Soluble processing products of APLP1 deletion mutants and APLP1-APP chimeras. Schematic representation of the APLP1 domains and APLP1 deletion mutants analyzed: SP – signal peptide; E1 and E2 – two conserved regions of the ectodomain; AcD – acidic stretch linker region between E1 and E2; A1β – amyloid beta-like sequence of APLP1; AL1ICD – APLP1 intracellular domain; CT – C-terminus (a). Conditioned media of HEK293T cells overexpressing the APLP1 deletion mutants, detection of sAPLP1γ species with the polyclonal antibody αA1β1–28 (b). Amino-acid sequences of APP and APLP1 around the transmembrane sequence (TMS – yellow or blue box), indicated are the cleavage sites of α-, β- and γ-secretase and the recognition sites of the antibodies used (c). For the creation of the chimeric proteins the TMS of APLP1 was inserted into the APP sequence and vice versa to replace the respective TMS. Analysis of the conditioned media of HEK293T cells overexpressing WT or chimeric APP and APLP1. Soluble species and full-length forms in the conditioned media of HEK 293T cells overexpressing APP WT and APP (APLP1 TMS) with or without C-terminal YFP tag were detected in the presence or absence of the γ-secretase inhibitor L – L-685,458 (L685) with the APLP1-specific antibody αA1β1–28 (d), APLP1 WT and APLP1 (APP TMS) with the antibodies 42464 and αA1β1–28 as well as αFLAG antibody after IP against the C-terminal FLAG tag (e) and with the APP-specific antibodies 4B4, αsAPPβ, 4G8 and 27576 (f). Displayed are representative Western blots of at least two independent experiments. Full-length blots are presented in Supplementary Figures 4 and 5.

Figure 5

Molecular model of the APLP1 TMS within the plasma membrane. The APLP1 TMS has a unique sequence and structural flexibility within the membrane: side-view of 3D surface representations of the putative transmembrane sequences of APP family members, assuming ideal α-helices.

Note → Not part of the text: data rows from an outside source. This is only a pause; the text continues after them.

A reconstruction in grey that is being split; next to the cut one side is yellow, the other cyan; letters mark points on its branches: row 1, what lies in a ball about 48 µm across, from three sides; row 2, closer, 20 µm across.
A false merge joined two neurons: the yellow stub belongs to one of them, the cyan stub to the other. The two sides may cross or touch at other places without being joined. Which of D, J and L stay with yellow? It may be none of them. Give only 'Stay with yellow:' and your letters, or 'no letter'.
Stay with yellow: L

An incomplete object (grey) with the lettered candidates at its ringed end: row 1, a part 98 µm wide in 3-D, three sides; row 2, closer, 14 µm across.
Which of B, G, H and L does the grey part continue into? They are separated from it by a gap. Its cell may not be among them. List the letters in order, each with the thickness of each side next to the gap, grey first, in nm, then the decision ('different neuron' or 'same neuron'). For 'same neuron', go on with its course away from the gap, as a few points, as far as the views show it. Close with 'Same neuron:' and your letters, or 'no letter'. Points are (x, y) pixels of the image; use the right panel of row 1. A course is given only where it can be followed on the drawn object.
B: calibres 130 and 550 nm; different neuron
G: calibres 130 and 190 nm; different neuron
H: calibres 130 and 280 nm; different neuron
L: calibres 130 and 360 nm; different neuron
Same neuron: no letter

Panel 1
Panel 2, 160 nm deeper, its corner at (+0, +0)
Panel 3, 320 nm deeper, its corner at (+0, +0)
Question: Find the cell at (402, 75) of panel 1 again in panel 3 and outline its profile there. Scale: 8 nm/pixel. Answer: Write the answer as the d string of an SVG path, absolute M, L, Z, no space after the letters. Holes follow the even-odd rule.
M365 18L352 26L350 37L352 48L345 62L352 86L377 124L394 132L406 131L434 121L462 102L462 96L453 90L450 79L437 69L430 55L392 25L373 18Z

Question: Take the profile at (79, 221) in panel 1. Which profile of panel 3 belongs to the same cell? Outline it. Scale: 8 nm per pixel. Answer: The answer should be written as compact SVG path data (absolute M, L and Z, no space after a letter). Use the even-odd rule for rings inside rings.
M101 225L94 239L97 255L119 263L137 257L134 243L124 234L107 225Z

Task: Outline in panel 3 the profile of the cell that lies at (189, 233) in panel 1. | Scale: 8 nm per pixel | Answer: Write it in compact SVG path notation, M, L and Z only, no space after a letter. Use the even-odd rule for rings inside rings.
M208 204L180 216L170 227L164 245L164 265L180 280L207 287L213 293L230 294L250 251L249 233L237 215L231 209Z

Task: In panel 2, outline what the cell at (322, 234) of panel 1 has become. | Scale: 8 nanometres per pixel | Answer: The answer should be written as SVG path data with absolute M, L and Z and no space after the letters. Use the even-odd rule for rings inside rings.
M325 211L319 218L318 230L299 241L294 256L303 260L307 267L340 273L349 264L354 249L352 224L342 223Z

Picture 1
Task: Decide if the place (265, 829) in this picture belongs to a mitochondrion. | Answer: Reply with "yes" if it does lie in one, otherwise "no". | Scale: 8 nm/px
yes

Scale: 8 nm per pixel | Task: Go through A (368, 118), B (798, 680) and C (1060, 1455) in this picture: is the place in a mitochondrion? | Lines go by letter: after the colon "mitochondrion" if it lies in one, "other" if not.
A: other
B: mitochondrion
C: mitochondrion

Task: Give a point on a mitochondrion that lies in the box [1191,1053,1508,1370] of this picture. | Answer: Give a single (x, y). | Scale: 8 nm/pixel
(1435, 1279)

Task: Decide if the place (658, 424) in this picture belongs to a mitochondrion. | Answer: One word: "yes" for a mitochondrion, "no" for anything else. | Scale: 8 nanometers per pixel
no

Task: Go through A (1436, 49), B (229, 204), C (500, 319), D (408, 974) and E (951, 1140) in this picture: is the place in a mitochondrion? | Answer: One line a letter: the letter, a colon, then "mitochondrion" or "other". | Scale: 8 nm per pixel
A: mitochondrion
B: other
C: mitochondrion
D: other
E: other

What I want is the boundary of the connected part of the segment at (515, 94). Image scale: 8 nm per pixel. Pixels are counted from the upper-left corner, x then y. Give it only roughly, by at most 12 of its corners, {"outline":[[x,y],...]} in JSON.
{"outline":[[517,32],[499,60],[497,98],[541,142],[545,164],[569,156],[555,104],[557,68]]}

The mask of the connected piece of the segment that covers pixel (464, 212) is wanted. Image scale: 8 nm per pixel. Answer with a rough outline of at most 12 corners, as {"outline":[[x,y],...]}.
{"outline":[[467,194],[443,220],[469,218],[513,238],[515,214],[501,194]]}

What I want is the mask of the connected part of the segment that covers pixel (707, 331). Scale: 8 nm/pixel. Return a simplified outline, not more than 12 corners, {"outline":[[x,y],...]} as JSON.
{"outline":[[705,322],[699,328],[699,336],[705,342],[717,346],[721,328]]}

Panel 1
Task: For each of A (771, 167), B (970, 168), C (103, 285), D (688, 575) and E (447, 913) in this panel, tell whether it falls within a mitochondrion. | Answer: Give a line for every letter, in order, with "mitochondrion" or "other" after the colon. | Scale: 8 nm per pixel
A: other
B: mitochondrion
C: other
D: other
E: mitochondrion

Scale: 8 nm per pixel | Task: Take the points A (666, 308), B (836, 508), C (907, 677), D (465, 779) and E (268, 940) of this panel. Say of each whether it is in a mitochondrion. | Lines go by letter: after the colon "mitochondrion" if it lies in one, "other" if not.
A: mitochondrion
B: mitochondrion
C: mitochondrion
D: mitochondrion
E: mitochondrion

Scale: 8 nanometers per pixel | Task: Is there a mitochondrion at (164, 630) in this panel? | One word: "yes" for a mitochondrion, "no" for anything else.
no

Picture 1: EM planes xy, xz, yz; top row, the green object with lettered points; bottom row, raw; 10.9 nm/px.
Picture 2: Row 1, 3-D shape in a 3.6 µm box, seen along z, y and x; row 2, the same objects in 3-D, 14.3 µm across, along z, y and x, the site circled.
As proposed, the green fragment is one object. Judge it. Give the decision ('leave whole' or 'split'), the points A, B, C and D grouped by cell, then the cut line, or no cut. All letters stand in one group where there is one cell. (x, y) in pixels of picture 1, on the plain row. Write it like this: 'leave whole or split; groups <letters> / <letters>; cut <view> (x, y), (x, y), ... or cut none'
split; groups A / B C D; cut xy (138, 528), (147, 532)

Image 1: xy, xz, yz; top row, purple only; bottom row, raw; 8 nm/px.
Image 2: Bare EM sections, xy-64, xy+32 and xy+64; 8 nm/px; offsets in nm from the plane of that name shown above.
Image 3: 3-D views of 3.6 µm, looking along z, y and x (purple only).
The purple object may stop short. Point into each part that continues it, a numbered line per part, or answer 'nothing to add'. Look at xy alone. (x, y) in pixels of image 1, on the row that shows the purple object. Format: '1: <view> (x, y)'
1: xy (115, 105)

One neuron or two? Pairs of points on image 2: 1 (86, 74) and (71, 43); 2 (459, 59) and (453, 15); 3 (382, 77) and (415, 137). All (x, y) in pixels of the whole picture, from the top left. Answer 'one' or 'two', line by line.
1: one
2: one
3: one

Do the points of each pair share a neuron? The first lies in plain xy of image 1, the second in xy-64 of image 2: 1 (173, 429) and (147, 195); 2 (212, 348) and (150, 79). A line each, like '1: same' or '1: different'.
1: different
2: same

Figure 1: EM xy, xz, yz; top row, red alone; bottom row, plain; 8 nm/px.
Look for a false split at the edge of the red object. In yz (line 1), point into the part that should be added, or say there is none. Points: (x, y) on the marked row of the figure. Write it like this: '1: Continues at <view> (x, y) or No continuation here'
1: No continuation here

Hydrophobic amino acids are colored in gray, polar uncharged amino acids in cyan, and glycine in magenta. The area around the respective TMS of APP and APLPs (hydrophobic amino acids are highlighted in purple, glycines in yellow) sequences were aligned using Clustal Ω and JalView. Sheddases which are known to cleave the respective substrate are listed (ADAMs; BACE1).